The first step to making a global impact on religious discrimination is to start locally.
That was the idea at play in a town-hall-style forum in Merten Hall on Thursday, April 25, when George Mason University students and faculty discussed ideas to alleviate tensions that could lead members of one religious group to discriminate or be violent toward another. Focusing first on how conversations happen on campus, the event was a counterbalance to the all-too-common news headlines involving mass shootings at places of worship.
The event, “Antisemitism, Islamophobia and Discrimination in the Name of Religion,” drew a crowd of nearly 80 students and was the second forum on the topic cohosted by Mason’s Middle East and Islamic Studies Program. The first was in December.
“What we aim for is to weed out, as much as possible by working together, any sort of discrimination that undermines the environment here at George Mason,” said Middle East and Islamic Studies Program Director Bassam Haddad, who co-moderated the event with the School for Conflict Analysis and Resolution professor Patricia Maulden. “We don’t have to all agree on everything, but we do have to agree on the rejection of discrimination of all sorts.”
Mason President Ángel Cabrera gave opening remarks, emphasizing that hatred and discrimination is “a dangerous and painful human dynamic that doesn’t just happen in faraway places—it happens here.”
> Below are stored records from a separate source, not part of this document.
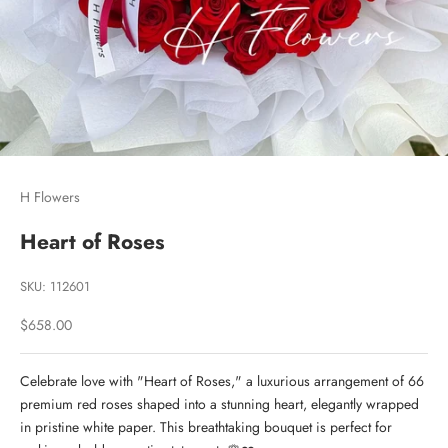
H Flowers
Heart of Roses
SKU: 112601
Sale price
$658.00
Celebrate love with "Heart of Roses," a luxurious arrangement of 66
premium red roses shaped into a stunning heart, elegantly wrapped
in pristine white paper. This breathtaking bouquet is perfect for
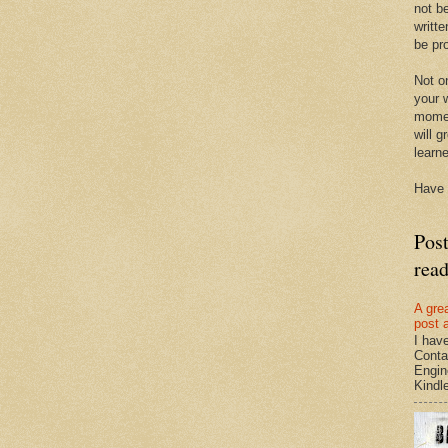
not be
writte
be pro
Not on
your w
momen
will g
learn
Have 
Pos
rea
A gre
post 
I hav
Conta
Engin
Kindle.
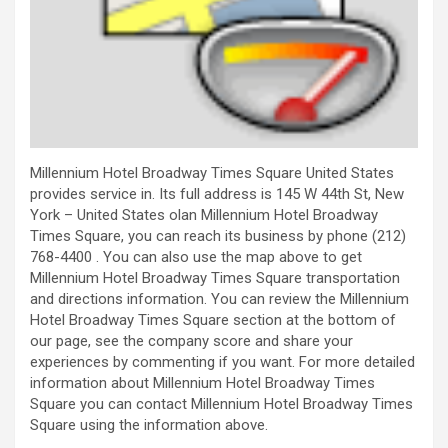
Millennium Hotel Broadway Times Square United States
provides service in. Its full address is 145 W 44th St, New
York – United States olan Millennium Hotel Broadway
Times Square, you can reach its business by phone (212)
768-4400 . You can also use the map above to get
Millennium Hotel Broadway Times Square transportation
and directions information. You can review the Millennium
Hotel Broadway Times Square section at the bottom of
our page, see the company score and share your
experiences by commenting if you want. For more detailed
information about Millennium Hotel Broadway Times
Square you can contact Millennium Hotel Broadway Times
Square using the information above.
To combat discrimination, Maulden suggested the practice of “radical listening.” She explained this as “being present with the person who is speaking—consciously, intently, person-to-person, human-to-human—and suspending judgments.”
The multidisciplinary panel of Mason professors included Randi Rashkover and Maria Dakake (Religious Studies), Char Miller (Schar School of Policy and Government), Sumaiya Hamdani and Huseyin Yilmaz (History), Marc Gopin (School for Conflict Analysis and Resolution), Lisa Breglia (Global Affairs), Noura Erakat (School of Integrative Studies) and Hatim El-Hibri (Film and Media Studies in the English Department).
Each professor spoke for two minutes about the impact and dynamics of religious discrimination. Students then directed questions to the panel and discussed the issues further in breakout groups.
“I really loved that the professors addressed that we can critique anti-Semitism and Islamophobia without being critical of people,” said Leia Sabatini, a junior majoring in integrative studies.
It’s also important to acknowledge the hurt other people have gone through in order to rise above hatred and a mentality that pits groups against each other, she added.
The next discussion on religious discrimination is slated for fall 2019, Hadded said, and students will be participants on the panel.